Click here to learn more about this roundtable.
For any questions, contact Liz Flanagan.
This roundtable will be broadcast live on Jadaliyya's Facebook.
Featuring
Reem Bailony is an assistant professor of Middle East history at Agnes Scott College. She is currently working on her book, Transnational Rebellion: The Syrian Revolt of 1925-1927, which explores Syrian-Lebanese diasporic mobilizations during the 1925 revolt against the French Mandatory government. Before joining Agnes Scott, Reem was the American Druze Foundation postdoctoral fellow at Georgetown University.
Rosie Bsheer is Assistant Professor of History at Harvard University. She is Co-Editor of Jadaliyya e-zine and Associate Editor of Tadween Publishing.
Muriam Haleh Davis is an Assistant Professor in the Department of History at the University of California, Santa Cruz. She is a co-editor of the Maghreb page on Jadaliyya and is also on the editorial committee of the Middle East Research and Information Project (MERIP). She co-edited a volume published by Bloomsbury Academic Press in 2018 entitled “North Africa and the Making of Europe: Governance, Institutions and Culture” and has published in the Journal of Contemporary History, Middle East Critique, and the Journal of European Integration History.
Pascale Ghazaleh is Assistant Professor of History at the American University in Cairo. She is the author of Fortunes Urbaines et Strategies Sociales: Genealogies Patrimoniales au Caire, 1780-1830 (Cairo: IFAO, 2010), and the editor of Held in Trust: Waqf in the Islamic World (Cairo: AUC Press, 2011).

__STORED DATA__

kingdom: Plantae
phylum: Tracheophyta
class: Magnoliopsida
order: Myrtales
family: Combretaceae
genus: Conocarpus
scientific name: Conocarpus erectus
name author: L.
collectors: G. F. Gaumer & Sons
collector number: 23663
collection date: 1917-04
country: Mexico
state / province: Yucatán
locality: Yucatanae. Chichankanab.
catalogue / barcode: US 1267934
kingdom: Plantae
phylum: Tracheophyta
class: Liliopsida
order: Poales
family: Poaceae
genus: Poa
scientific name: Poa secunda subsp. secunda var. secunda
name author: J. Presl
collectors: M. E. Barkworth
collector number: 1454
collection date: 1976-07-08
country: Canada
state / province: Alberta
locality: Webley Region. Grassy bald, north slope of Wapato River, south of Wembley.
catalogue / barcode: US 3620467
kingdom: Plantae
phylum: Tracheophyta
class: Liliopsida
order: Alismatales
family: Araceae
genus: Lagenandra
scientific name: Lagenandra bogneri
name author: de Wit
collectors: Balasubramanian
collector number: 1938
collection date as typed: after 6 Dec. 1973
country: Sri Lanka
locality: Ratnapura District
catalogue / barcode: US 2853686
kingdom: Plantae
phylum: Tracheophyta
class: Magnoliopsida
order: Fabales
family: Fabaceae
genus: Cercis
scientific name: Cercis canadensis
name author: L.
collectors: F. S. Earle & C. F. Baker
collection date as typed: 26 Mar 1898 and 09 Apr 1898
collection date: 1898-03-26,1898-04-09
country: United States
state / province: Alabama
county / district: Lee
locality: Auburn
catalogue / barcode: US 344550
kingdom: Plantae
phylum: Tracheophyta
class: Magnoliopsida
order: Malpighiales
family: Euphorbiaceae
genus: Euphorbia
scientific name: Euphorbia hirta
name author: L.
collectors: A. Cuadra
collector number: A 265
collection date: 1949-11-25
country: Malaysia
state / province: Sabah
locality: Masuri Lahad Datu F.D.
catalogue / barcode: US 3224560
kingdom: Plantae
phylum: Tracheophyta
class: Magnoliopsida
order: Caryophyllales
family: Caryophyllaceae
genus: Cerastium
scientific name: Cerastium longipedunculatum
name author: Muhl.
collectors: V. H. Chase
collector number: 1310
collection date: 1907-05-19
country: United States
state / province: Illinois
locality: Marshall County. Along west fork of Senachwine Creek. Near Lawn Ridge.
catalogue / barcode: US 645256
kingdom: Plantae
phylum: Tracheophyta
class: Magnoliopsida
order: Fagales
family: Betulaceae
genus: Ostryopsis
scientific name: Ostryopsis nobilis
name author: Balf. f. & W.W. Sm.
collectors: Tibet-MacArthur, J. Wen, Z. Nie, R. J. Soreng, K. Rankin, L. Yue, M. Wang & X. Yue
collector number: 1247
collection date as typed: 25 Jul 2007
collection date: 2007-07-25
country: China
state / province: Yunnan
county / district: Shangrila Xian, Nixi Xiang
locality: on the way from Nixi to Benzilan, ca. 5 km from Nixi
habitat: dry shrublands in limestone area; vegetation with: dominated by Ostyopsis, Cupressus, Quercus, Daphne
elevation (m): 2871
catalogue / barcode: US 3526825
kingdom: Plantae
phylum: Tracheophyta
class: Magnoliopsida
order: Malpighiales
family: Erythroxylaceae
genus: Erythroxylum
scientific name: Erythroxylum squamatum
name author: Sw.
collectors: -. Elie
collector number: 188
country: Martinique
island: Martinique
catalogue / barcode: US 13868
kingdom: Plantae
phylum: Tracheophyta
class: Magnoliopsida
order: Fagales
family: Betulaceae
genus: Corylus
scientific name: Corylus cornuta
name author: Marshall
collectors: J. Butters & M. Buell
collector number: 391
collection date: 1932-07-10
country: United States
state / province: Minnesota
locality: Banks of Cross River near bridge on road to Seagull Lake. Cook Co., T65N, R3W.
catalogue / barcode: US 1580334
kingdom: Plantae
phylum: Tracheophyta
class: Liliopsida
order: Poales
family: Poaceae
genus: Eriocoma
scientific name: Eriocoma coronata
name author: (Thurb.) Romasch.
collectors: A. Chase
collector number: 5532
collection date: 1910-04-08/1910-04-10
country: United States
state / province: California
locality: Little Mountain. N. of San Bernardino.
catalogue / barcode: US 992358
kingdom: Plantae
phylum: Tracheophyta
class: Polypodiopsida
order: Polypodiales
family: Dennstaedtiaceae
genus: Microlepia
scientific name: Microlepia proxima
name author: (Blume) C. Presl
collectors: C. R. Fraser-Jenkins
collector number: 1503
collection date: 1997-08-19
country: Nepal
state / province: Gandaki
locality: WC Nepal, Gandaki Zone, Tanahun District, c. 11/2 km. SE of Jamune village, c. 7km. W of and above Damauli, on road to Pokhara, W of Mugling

__QUESTIONS TO ANSWER__
1. Repeat everything in the roundtable announcement from "This roundtable will" down to "at Georgetown University.".
2. Go on with the roundtable announcement, starting after its last sentence.

__ANSWERS TO THE EXERCISE__
1.
This roundtable will be broadcast live on Jadaliyya's Facebook.
Featuring
Reem Bailony is an assistant professor of Middle East history at Agnes Scott College. She is currently working on her book, Transnational Rebellion: The Syrian Revolt of 1925-1927, which explores Syrian-Lebanese diasporic mobilizations during the 1925 revolt against the French Mandatory government. Before joining Agnes Scott, Reem was the American Druze Foundation postdoctoral fellow at Georgetown University.

2.
Sara Pursley is assistant professor of modern Middle East history in the departments of Middle Eastern and Islamic Studies and of History at NYU. She is the author of Familiar Futures: Time, Selfhood, and Sovereignty in Iraq (Stanford University Press, 2019) and numerous articles, including “Ali al-Wardi and the Miracles of the Unconscious," Psychoanalysis & History 20/3 (2018): 337-51; "The Stage of Adolescence: Anticolonial Time, Youth Insurgency, and the Marriage Crisis in Hashimite Iraq," History of the Present 3/2 (2013): 160-97; and "'Lines Drawn on an Empty Map': Iraq's Borders and the Legend of the Artificial State," Jadaliyya, 2 June 2015.
Nadya Sbaiti is Assistant Professor at the Center for Arab and Middle Eastern Studies (CAMES) at the American University Beirut (AUB). She is a co-founder and co-editor of Jadaliyya.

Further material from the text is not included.